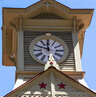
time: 11:48
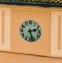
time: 2:27
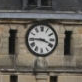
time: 3:45
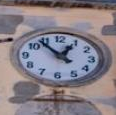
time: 12:53
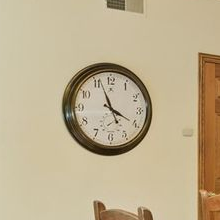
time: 3:56
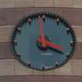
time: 3:58
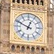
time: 12:49
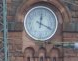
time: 12:19
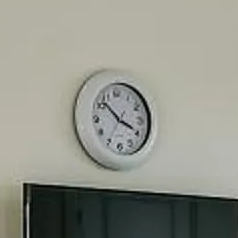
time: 3:52
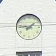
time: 1:46
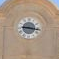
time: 9:16
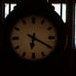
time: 6:19
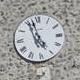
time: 4:57
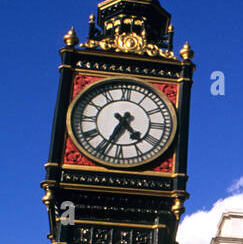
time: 4:34
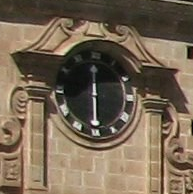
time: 5:59
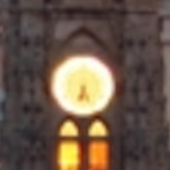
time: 6:25
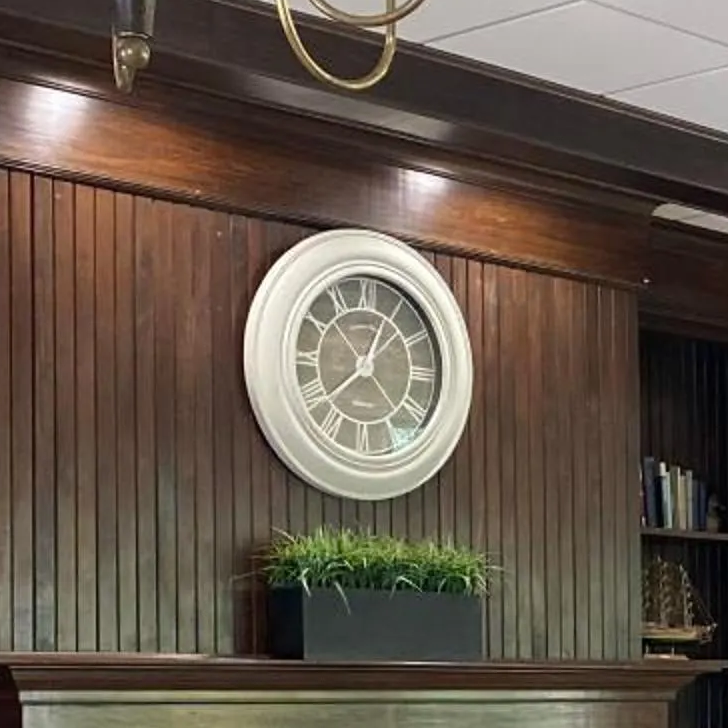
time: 12:37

(What is required):
Switch "time" to "clock reading" throughout the entries above, and keep every other part of the lines the same. Leave the pictures out of your answer.

(Exercise result):
clock reading: 11:48
clock reading: 2:27
clock reading: 3:45
clock reading: 12:53
clock reading: 3:56
clock reading: 3:58
clock reading: 12:49
clock reading: 12:19
clock reading: 3:52
clock reading: 1:46
clock reading: 9:16
clock reading: 6:19
clock reading: 4:57
clock reading: 4:34
clock reading: 5:59
clock reading: 6:25
clock reading: 12:37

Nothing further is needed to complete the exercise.